Browser Support and Fallbacks
Subgrid has reached Baseline Widely Available status. That means it’s been in every major browser long enough to count as boring and safe. Here’s the current state:
| Browser | Version with subgrid | Released |
|---|---|---|
| Firefox | 71+ | December 2019 |
| Safari | 16+ | September 2022 |
| Chrome | 117+ | September 2023 |
| Edge | 117+ | September 2023 |
| Samsung Internet | 24+ | Late 2023 |
Global usage sits near 92%, and that number climbs as users update their browsers. For any new project aimed at modern users, subgrid is the default pick. Data lives on caniuse.com if you need to check your specific audience.

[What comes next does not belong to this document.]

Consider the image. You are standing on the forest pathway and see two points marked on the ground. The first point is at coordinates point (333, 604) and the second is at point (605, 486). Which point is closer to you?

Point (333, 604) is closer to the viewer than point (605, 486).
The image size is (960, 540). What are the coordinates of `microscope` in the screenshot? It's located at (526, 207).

For the remaining slice of older browsers, feature detection is straightforward:
.card {
display: grid;
grid-template-rows: auto 1fr auto;
}
@supports (grid-template-rows: subgrid) {
.card {
grid-template-rows: subgrid;
grid-row: span 3;
}
}The fallback gives each card its own three-row grid, with the description area taking the flexible 1fr space. Cross-card alignment is lost, but each card still looks correct on its own. Users on supporting browsers get the full aligned view. No subgrid polyfill exists, and none can exist: it’s a layout engine feature, not something you can shim in JavaScript. The same @supports pattern works when you place popups with CSS anchor positioning for tooltips and dropdowns
, another layout-engine feature with a clean static fallback.

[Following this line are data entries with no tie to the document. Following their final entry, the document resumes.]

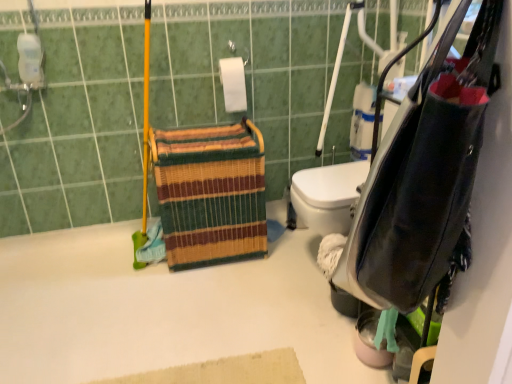
Question: Is white matte bath at upper left bigger than multicolored woven basket at center?

Choices:
 (A) no
 (B) yes

Answer: (A)

Question: Considering the relative sizes of white matte bath at upper left and multicolored woven basket at center in the image provided, is white matte bath at upper left shorter than multicolored woven basket at center?

Choices:
 (A) yes
 (B) no

Answer: (A)

Question: From a real-world perspective, does white matte bath at upper left stand above multicolored woven basket at center?

Choices:
 (A) no
 (B) yes

Answer: (A)

Question: Does white matte bath at upper left appear on the right side of multicolored woven basket at center?

Choices:
 (A) no
 (B) yes

Answer: (A)

Question: Does white matte bath at upper left turn towards multicolored woven basket at center?

Choices:
 (A) no
 (B) yes

Answer: (A)

Question: In terms of width, does white matte bath at upper left look wider or thinner when compared to multicolored woven basket at center?

Choices:
 (A) wide
 (B) thin

Answer: (A)

Question: Considering the positions of point (145, 286) and point (170, 137), is point (145, 286) closer or farther from the camera than point (170, 137)?

Choices:
 (A) farther
 (B) closer

Answer: (A)

Question: Is white matte bath at upper left bigger or smaller than multicolored woven basket at center?

Choices:
 (A) big
 (B) small

Answer: (B)

Question: From the image's perspective, relative to multicolored woven basket at center, is white matte bath at upper left above or below?

Choices:
 (A) above
 (B) below

Answer: (B)

Question: Is multicolored woven basket at center bigger or smaller than white matte bath at upper left?

Choices:
 (A) big
 (B) small

Answer: (A)

Question: From the image's perspective, is multicolored woven basket at center located above or below white matte bath at upper left?

Choices:
 (A) above
 (B) below

Answer: (A)

Question: Is point (252, 253) closer or farther from the camera than point (192, 271)?

Choices:
 (A) closer
 (B) farther

Answer: (B)

Question: In terms of width, does multicolored woven basket at center look wider or thinner when compared to white matte bath at upper left?

Choices:
 (A) thin
 (B) wide

Answer: (A)

Question: From their relative heights in the image, would you say leather-like black bag at right is taller or shorter than multicolored woven basket at center?

Choices:
 (A) tall
 (B) short

Answer: (B)

Question: Looking at the image, does leather-like black bag at right seem bigger or smaller compared to multicolored woven basket at center?

Choices:
 (A) small
 (B) big

Answer: (A)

If your audience still has IE11 or very old Safari, skip subgrid. Fall back to flexbox with a matched set of min-heights, or take the JavaScript matching cost.
DevTools Support for Debugging
Chrome and Firefox DevTools both ship with subgrid overlays. That makes debug work far easier than squinting at the DOM.
In Chrome, elements with display: grid get a small “grid” badge in the Elements panel. Subgrids get a matching badge you can click to toggle an overlay showing the inherited track lines.
Firefox nests subgrids under their parent in the Grid Inspector panel. Pick a subgrid and the parent’s overlay shows up too, so you can see how the nested tracks line up.

If a card seems to ignore the subgrid, the overlay almost always tells you why: the card spans the wrong number of rows, or the parent grid doesn’t have the rows you thought. Much faster than adding background colors to guess what’s happening.
When to Reach for Subgrid
A quick rule of thumb: if you have nested parts that need to line up with an outer layout, subgrid is the right tool. Card grids with matching baselines, forms with mixed label widths, pricing tables with feature rows, dashboard widgets that hold a column rhythm. Any layout where “these things should line up” is a hard rule. If the nested layout is fully on its own and doesn’t need to sync with anything outside, stick with plain grid or flexbox.
If you build with utility classes, grid-rows-subgrid ships as a first-party utility once you upgrade to Tailwind CSS v4
.
Picking up subgrid usually makes code simpler, not harder. You can delete JS measurement loops, remove min-height hacks, and drop display: contents workarounds. Swap all of them for one or two CSS lines. The HTML gets cleaner, the a11y tree stays intact, and the layout acts the way you meant from the start.